Have you heard of Niggaz With Attitude? They write about exactly the same
area that we wrote "Welcome to the Jungle" and "One
in a Million" about, the same fuckin' area we're going to be
playin' with the Stones in a couple months. You wouldn't believe this
fuckin' stretch, man. Talk about racial differences! You park your car,
they'll sell you the parking space, then they'll strip it of tires! A
guy livin' there goes out for the evenin' he comes back, someone's sold
his house and his yard behind his fuckin' back!
There's just so much fuckin' friction there
between black and white. This "we've all got to live together"

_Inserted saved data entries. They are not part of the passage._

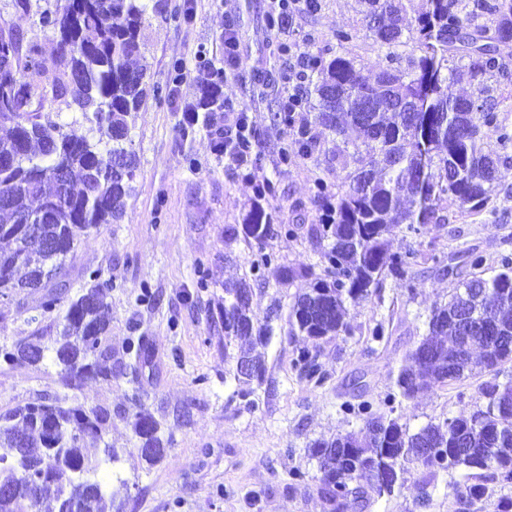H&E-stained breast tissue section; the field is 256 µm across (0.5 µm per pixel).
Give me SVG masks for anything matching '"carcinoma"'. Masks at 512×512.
Returning <instances> with one entry per match:
<instances>
[{"label": "carcinoma", "instance_id": "1", "mask_svg": "<svg viewBox=\"0 0 512 512\" xmlns=\"http://www.w3.org/2000/svg\"><path fill=\"white\" fill-rule=\"evenodd\" d=\"M373 40L386 49L385 65L373 78L359 75L355 60L340 54L327 58L318 50L307 57L301 87L304 103L316 120L336 136V163L355 165L348 190L333 194L316 185L319 215L308 234L319 244L322 273L291 269L266 251L274 235V218L253 206L244 224L228 225L224 239L261 246L252 261V279L224 282V305L217 312L224 325V362L240 384L261 385L264 356L253 346L274 334L269 314L252 311L251 283L269 279L284 286L311 278L288 315L291 336L312 341L347 331V304H357L380 288L389 273L405 278L415 251L394 252L389 237L416 241L431 224H444L439 202L455 196L468 212L485 208L495 191L497 165L512 163V130L500 118V84L512 85V71L497 45L512 40V0H426L427 9L404 23V7L395 0H359ZM144 0H65L54 12L59 73L44 86L23 80L34 62L36 46L21 55V39L0 29V295L23 288L44 289L42 314H54L51 343L33 332L24 343L0 345V363L38 364L46 358L61 366L76 386L89 378H112L108 344V291L112 283L89 273V282L68 299L63 272L68 257L99 224L123 215L138 170L127 150V117L147 96V68L140 56V31L146 21ZM467 60L475 93L448 98L443 89L455 71V58ZM432 96L440 119L423 137L413 104ZM77 107L99 134L97 141L43 118L47 100ZM495 147L484 150V135ZM107 140L110 148H100ZM299 152L312 157L318 142L311 128L299 125ZM123 172L112 170L113 159ZM39 225L40 240L28 235ZM470 271L449 270L458 279L448 302L434 307L426 334L404 358L381 412L367 401L346 402L345 414L362 421L357 433L317 439L307 447L317 461L318 489L342 512L355 497L371 501L392 496L402 474L415 469L422 487L449 471H462L469 506L487 501L489 478L512 487V379L499 381L512 365V258L501 259L493 275L484 276L483 257L468 256ZM296 363L310 379L323 380L316 355L298 351ZM480 364L491 374L481 389L486 405L468 416L430 422L416 431L403 422L397 406L464 379ZM128 410L137 451L153 463L166 450L160 423L138 394ZM112 411L74 399L45 395L23 406L0 411V512L40 509L53 489L47 512H106L107 504L125 497L127 481L105 493L95 479L103 464L116 457L101 445Z\"/></svg>", "mask_w": 512, "mask_h": 512}]
</instances>
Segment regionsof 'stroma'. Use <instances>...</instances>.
<instances>
[{
	"instance_id": "obj_1",
	"label": "stroma",
	"mask_w": 512,
	"mask_h": 512,
	"mask_svg": "<svg viewBox=\"0 0 512 512\" xmlns=\"http://www.w3.org/2000/svg\"><path fill=\"white\" fill-rule=\"evenodd\" d=\"M0 0V27L13 30L23 45L37 46L38 68L24 79L45 85L57 71L55 43L40 14L55 10L58 0H31L30 11ZM150 21L142 30L148 71L146 81L167 90L163 99L148 96L131 113L130 148L139 166L119 223L93 229L74 253L69 267L71 293H78L88 272L111 281L109 343L113 364H128L129 339L144 337L148 361L136 373L113 371L111 378L87 381L71 389L59 366L46 360L36 366H0V409L34 401L42 394L73 396L112 408L105 437L119 458L104 465L99 478L128 483L126 512H330L315 483L294 488V470L316 476L317 464L307 446L320 437L356 432L359 420L341 410L344 402L368 400L382 408L392 378L405 355L426 332L434 305L447 302L457 282L449 265L462 266L468 251L484 259L485 272L497 269L502 256H512V165L499 166L496 192L486 210L463 211L454 197L441 203L448 221L432 224L421 238L408 279L385 276L380 291L349 305V332L307 342L287 333L286 320L264 347L267 371L261 387L244 397L238 385L224 382V327L217 309L224 302V281L244 275L256 255L244 241L225 243L224 228L242 224L254 204L271 212L276 223L297 224L295 235L278 234L269 246L281 264L297 269L319 267L320 247L307 235L306 224L317 215L315 185L331 190L347 187V168L331 163V136L307 121L319 143L315 158L306 159L272 112L288 90L283 75L288 57L316 49H340L356 61L362 75L374 74L384 51L364 33V16L356 0H322L318 15L295 13L289 29L268 28L270 0H148ZM189 20L171 21L174 12ZM234 27L239 41V68L227 67L224 30ZM358 36L337 45L336 28ZM224 71L225 104L244 109L253 124L254 170L276 186L272 196L257 198L253 183L238 176L233 164L217 154L202 126L183 130L180 108L195 100L193 80L176 83L175 69H194L197 53ZM291 54V55H292ZM42 291L0 296V343H15L33 331L51 336L54 316L39 323ZM384 325L386 335L374 341L370 332ZM316 356L323 383L307 379L294 365L301 348ZM487 372L477 370L463 380L420 393L403 402L401 411L411 430L428 422L469 415L484 404L480 388ZM140 393L160 422L171 445L157 463H146L133 450L136 438L122 412L133 393ZM421 475L408 471L392 497L362 506L348 499L343 512H462L449 484L438 477L422 491Z\"/></svg>"
}]
</instances>
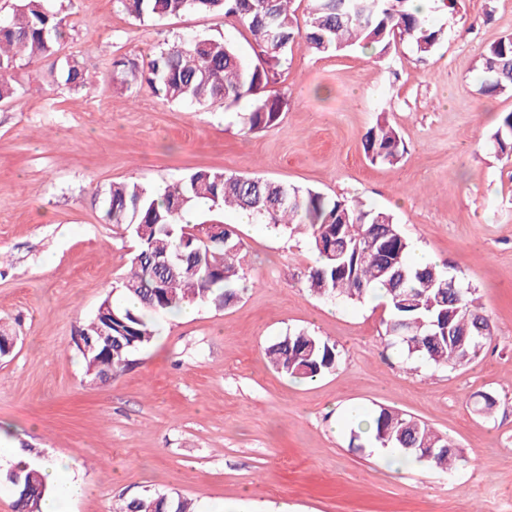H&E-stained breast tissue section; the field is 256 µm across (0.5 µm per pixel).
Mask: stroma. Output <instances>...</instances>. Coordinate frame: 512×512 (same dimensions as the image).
Segmentation results:
<instances>
[{
    "mask_svg": "<svg viewBox=\"0 0 512 512\" xmlns=\"http://www.w3.org/2000/svg\"><path fill=\"white\" fill-rule=\"evenodd\" d=\"M60 56L81 58L84 89L58 92L45 70L15 72L23 92L0 102V427L17 455L78 461L83 491L66 512H112L142 494L196 512H512V163L490 137L512 112V89L481 90V53L512 36V0H434L440 30L425 55L396 41L383 57L313 53L304 39L263 93L276 125L247 132L248 101L198 107L123 83L112 59L142 62L194 37L222 38L257 62L235 17L186 13L140 21L116 0H58ZM399 132L400 162L371 163L365 132ZM258 175L390 212L403 234L475 290L494 334L458 370L402 357L386 312L311 295L306 236L267 233L239 213L200 205L242 243L246 282L223 308L156 320L131 365L93 382L73 339L127 273L136 242L104 223L112 183L155 187L200 170ZM305 330L335 342L341 361L314 382L270 366L268 344ZM491 394V414L476 412ZM381 408L451 438L464 464L444 472L392 462L350 444L348 419Z\"/></svg>",
    "mask_w": 512,
    "mask_h": 512,
    "instance_id": "35a3bbf8",
    "label": "stroma"
}]
</instances>
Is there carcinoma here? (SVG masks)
Here are the masks:
<instances>
[{"label":"carcinoma","mask_w":512,"mask_h":512,"mask_svg":"<svg viewBox=\"0 0 512 512\" xmlns=\"http://www.w3.org/2000/svg\"><path fill=\"white\" fill-rule=\"evenodd\" d=\"M57 0H17L12 17L0 19V101L20 95L11 73L20 62L48 65V76L59 88L87 84V71L75 57L58 56L65 38ZM293 0H117L139 20H162L184 12L237 17L261 48L260 60L246 62L228 41L201 39L163 48L138 67L124 57L112 60L113 73L131 74L158 97L190 105L236 104L250 100L244 124L250 131L274 126L283 102L262 97L270 73L282 65L288 46L304 39L316 54L350 50L387 51L401 37L417 52H431L439 39L416 0H308L304 27L295 25ZM479 67L483 91L512 89V37L488 47ZM364 151L372 162L394 164L406 153L398 131L379 120L364 135ZM491 146L512 159V113L491 137ZM201 200L214 206L247 211L263 224L288 230L300 227L308 238L313 266L307 288L315 295L361 303L375 288L383 291L389 310L385 335L393 338L410 360H426L437 368L456 370L484 350L493 336L491 320L474 297V289L456 282L435 264L416 266L409 260L410 244L393 216L360 201L334 199L321 192L286 183L221 171L198 170L180 183L152 188L115 183L104 208L108 224L130 228L138 241L125 277L99 308L113 312L112 348L85 358L93 378L125 369L130 357L154 337L153 317L184 305L206 303L216 308L238 298L242 279V244L229 229L224 240L206 242L186 233L184 213ZM174 258V269L159 273L154 256ZM162 287H154L155 280ZM272 366L293 378L315 382L340 363L336 344L307 332L288 335L268 347ZM367 442L393 448L403 459L451 471L462 460L447 436L415 417L382 408L359 428ZM20 483L31 486V510L48 493L40 471L23 461ZM115 512H194L180 497L163 500L147 494L123 501Z\"/></svg>","instance_id":"1"}]
</instances>
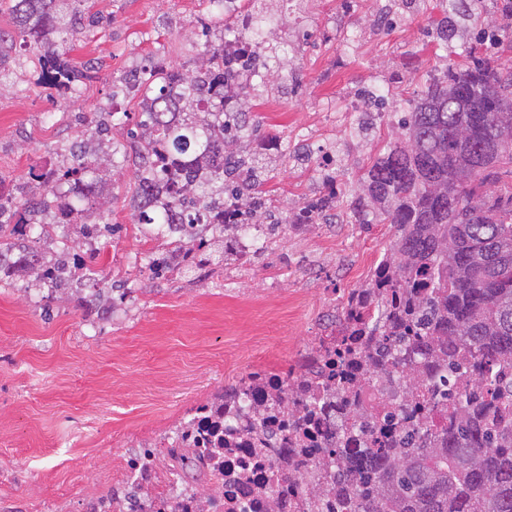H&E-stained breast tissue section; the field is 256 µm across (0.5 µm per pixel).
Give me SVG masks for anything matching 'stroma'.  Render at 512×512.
<instances>
[{"mask_svg":"<svg viewBox=\"0 0 512 512\" xmlns=\"http://www.w3.org/2000/svg\"><path fill=\"white\" fill-rule=\"evenodd\" d=\"M307 2L300 12L277 9L269 35L288 44L289 66L299 74L294 90L269 91L252 108L264 137L282 141L269 196L291 205L310 201L317 188L313 169L291 160L299 136L313 149L343 141L350 161L336 179L354 184L388 142L356 136L351 97L381 82L391 97L414 99L460 48L456 41L438 44L422 10L367 40L356 38L355 28L374 17L375 0H361L344 26L343 0ZM203 8V0H93L104 21L80 35L71 57L95 60L99 71L68 108L52 87L34 84L29 52L9 48V79L0 92V190L25 184L31 165L63 164L66 147L91 135L85 118L95 109L139 112L136 100L110 96L113 78L131 61L151 52L168 68L195 62ZM107 188L116 199L105 210L119 227L111 246L95 256L83 245L74 252L107 281L126 283L109 320L85 317L63 292L46 314L36 292L0 285V512H32L38 501L53 512H79L82 498L118 476L121 458L142 433L169 430L202 397L248 371L286 369L313 344L329 289L367 284L394 237L388 224H320L298 239L283 236L249 267L155 279L144 267L147 249L128 205L131 171L113 169Z\"/></svg>","mask_w":512,"mask_h":512,"instance_id":"obj_1","label":"stroma"}]
</instances>
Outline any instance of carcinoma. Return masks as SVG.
<instances>
[{
	"instance_id": "cac0c4a2",
	"label": "carcinoma",
	"mask_w": 512,
	"mask_h": 512,
	"mask_svg": "<svg viewBox=\"0 0 512 512\" xmlns=\"http://www.w3.org/2000/svg\"><path fill=\"white\" fill-rule=\"evenodd\" d=\"M89 0H9L14 23L0 44L20 39L34 55L38 82L55 87L62 100L99 70L98 63L72 62L74 38L90 18ZM462 14L429 16L436 38L453 40ZM496 51L469 45L450 62L443 80L412 100L397 122L395 139L364 168L348 193L334 190L303 206L331 220L347 209L357 224H390L395 239L379 263V287L403 294L387 314L380 339L363 358L375 377L390 364L413 379L423 354L431 352L440 372L421 386L440 397L451 425L419 439L420 428L403 426L389 435L380 419L359 425L379 431L358 459H345L337 479L353 490L352 512H512V187L500 170L512 167V40L494 39ZM200 61L179 81L152 62L143 63L134 154L120 145L105 151L90 140L68 148L58 168L29 167L32 189L0 198V284L32 278L48 288L92 293L82 298L100 319L102 289L93 277L74 281L79 260L46 261L30 244L44 219L97 246L112 241L113 225L87 223L98 210L115 167L132 169L134 216L139 224H205L224 215V194L245 197L247 223H257L265 203L263 186L272 161L234 153L235 142L261 136L263 125L246 107L226 109L235 77L224 59V43L205 40ZM262 61L248 69L274 72L277 86L296 79L285 72L288 44H264ZM224 256L203 249L198 269L221 266ZM148 268L167 276L168 260L153 252ZM176 467L198 469L207 453L179 445L166 449Z\"/></svg>"
}]
</instances>
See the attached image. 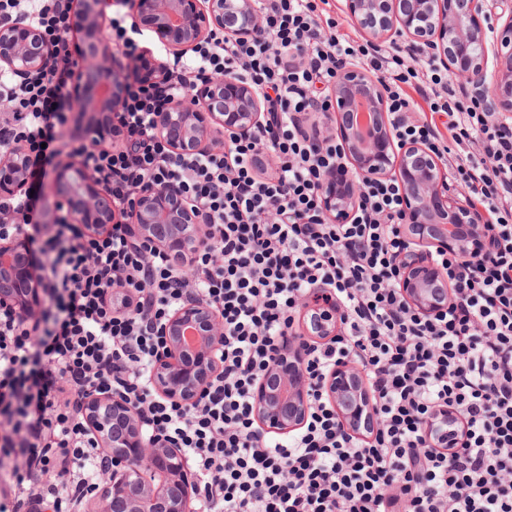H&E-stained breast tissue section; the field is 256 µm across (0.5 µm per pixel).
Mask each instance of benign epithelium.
I'll use <instances>...</instances> for the list:
<instances>
[{"label":"benign epithelium","mask_w":512,"mask_h":512,"mask_svg":"<svg viewBox=\"0 0 512 512\" xmlns=\"http://www.w3.org/2000/svg\"><path fill=\"white\" fill-rule=\"evenodd\" d=\"M109 0H78L76 64L65 109L80 137L102 141L117 133L124 80L156 82L167 69L150 48L130 64L121 61L105 34ZM136 27L146 28L167 48L184 57L209 35L247 40L261 28L259 0H130ZM347 16L375 46L400 48L407 42L445 67L451 79L491 112L512 116V0H345ZM51 45L37 28L0 23V69L25 77L46 69ZM326 132L341 144L339 162L324 174L318 208L330 224L349 223L366 178H392L399 184L408 221L401 233L408 243L399 255V291L420 315L434 317L452 301L448 277L433 259L448 253L465 261L490 249L487 219L471 203L430 144L394 140L382 81L354 62L341 66L324 98ZM372 114L375 131L365 139L357 129L359 105ZM265 103L248 83L220 74L205 79L185 99L158 116L154 133L178 154L227 147L263 128ZM32 162L20 144L0 146V199L29 192ZM51 197L36 210L39 226L68 220L91 230L118 222L120 208L95 175L81 163L56 165L48 175ZM137 237L169 257L186 275L205 240L206 225L179 190L149 185L129 209ZM30 235L0 240V306L23 316L35 311L42 284L35 275ZM298 322L282 349L268 363L252 391L254 420L264 433L286 435L301 429L313 395L305 369L308 352L342 331L343 306L331 288L311 287L298 303ZM194 331L190 346L184 332ZM165 346L153 360L154 391L183 404L195 401L222 370L224 322L203 300L178 305L160 325ZM318 391L336 414L339 428L362 436L379 427L363 367L351 359L336 363ZM83 415L101 448L112 460L97 484L100 512H193L195 482L191 463L178 448H162L142 431L132 407L117 394L92 393ZM462 417L441 409L426 418L431 447L457 448ZM151 473L157 480H146Z\"/></svg>","instance_id":"1"}]
</instances>
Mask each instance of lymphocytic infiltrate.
Here are the masks:
<instances>
[{
  "mask_svg": "<svg viewBox=\"0 0 512 512\" xmlns=\"http://www.w3.org/2000/svg\"><path fill=\"white\" fill-rule=\"evenodd\" d=\"M261 8L264 35L214 33L172 60L163 82L127 84L119 148H74L118 206L147 181L180 189L208 239L189 281L126 224L95 234L62 224L41 237L39 315L0 307V512H87L110 464L82 413L93 391L124 396L148 436L190 457L204 512H512V117L457 99L433 64L416 70L326 31L318 0ZM15 19L54 45L47 72L0 75L12 104L0 113V145H25L38 167L57 151L76 0H0V22ZM348 58L386 75L395 138L431 142L488 216L486 256L441 257L453 301L438 316L419 315L398 290L406 243L396 180H366L350 223L318 212L340 145L328 136L314 150L300 115L320 110L317 84ZM213 72L252 85L267 126L225 153H173L154 136L155 117ZM267 151L279 167L263 166ZM320 282L341 300L344 329L310 351L306 370L317 384L337 360L358 361L380 425L365 438L342 432L317 396L304 427L280 443L256 434L251 392L301 296ZM193 296L224 321V370L187 407L155 394L149 372L163 344L158 324ZM441 407L465 418L457 450L426 448L424 421Z\"/></svg>",
  "mask_w": 512,
  "mask_h": 512,
  "instance_id": "f902f5d3",
  "label": "lymphocytic infiltrate"
}]
</instances>
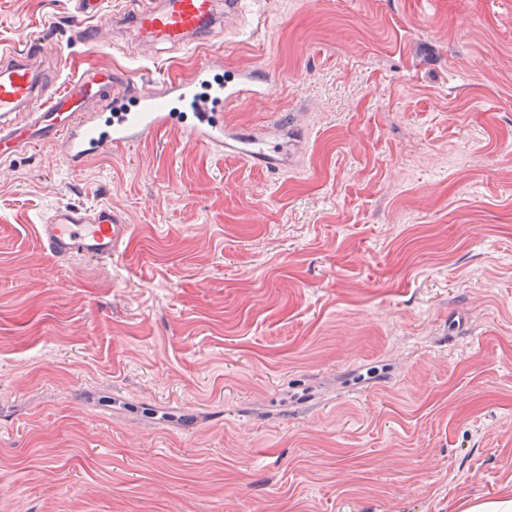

shit... it just isn't real, y'know. It's not realistic. I can't save the
world, man. 'Cos what's going on out there is just a fuckin' jungle. We
just observe it.
But Niggaz With Attitude - man, they're
baaad! They dig us too. They wanted either do a cover or do a sample of
"Welcome to the Jungle". They rang up the office. I don't
know if Axl was too... receptive to the idea.'
Tell me about Donnington.
That was... very strange. I mean, I saw it all go down. I stopped the
gig three times. Kids were lookin' at me, givin' me this real intense
look, like "something really, really bad is going down." You
could read it all in their faces. I tried to stop the band... like three
times... but they just kept playing, y'know on and on. Then I turned around
and I could see the bodies being pulled out.
Didn't you think by then that
there really was a genuine hex on Guns N' Roses?
I just realized that Guns N' Roses had become way, way bigger than anything
you could possibly hope to control as a musician. I mean, when you play
clubs you're pretty much in control. But the energy forces in these stadiums
and arenas are beyond anything... It's frightening, y'know.
And the fuckin' money that's involved...
like with us, then with this Stones tour... I mean, what are the promoters
goin' to off us next? Is that next? Y'know, "Come to our city and
take all these drugs." Listen, the last time the Stones played the
Coliseum, eight years ago, it was insane! I didn't have a ticket but I
was outside hangin' out. There were, like, 50,000 inside and 20,000 outside,
selling drugs, selling fake passes and everythin', man. Undercover policemen.
When the Stones went on... y'know, forget that. Then a riot broke out
in the back of the Coliseum. Me and this little kid were in a fuckin'
tree peering around these pillars. Then I see these pigs on horses with
the shields and all the riot shit on, just mowing these people down, man,
crackin' black skulls, Hispanic skulls, you name it. Then a whole bunch
came crackin' and beatin' us out of the trees.
And to think now, in 1989 with what's going
on in America and particularly the West Coast -- and where the Coliseum
is one for the worst racial areas you can go to -- that we're going to
do these two gigs with those guys there! It's going to be very interesting.
You mean, 'interesting' like
Altamont?
Maybe. If that's how it goes down. It's going to be... a trip.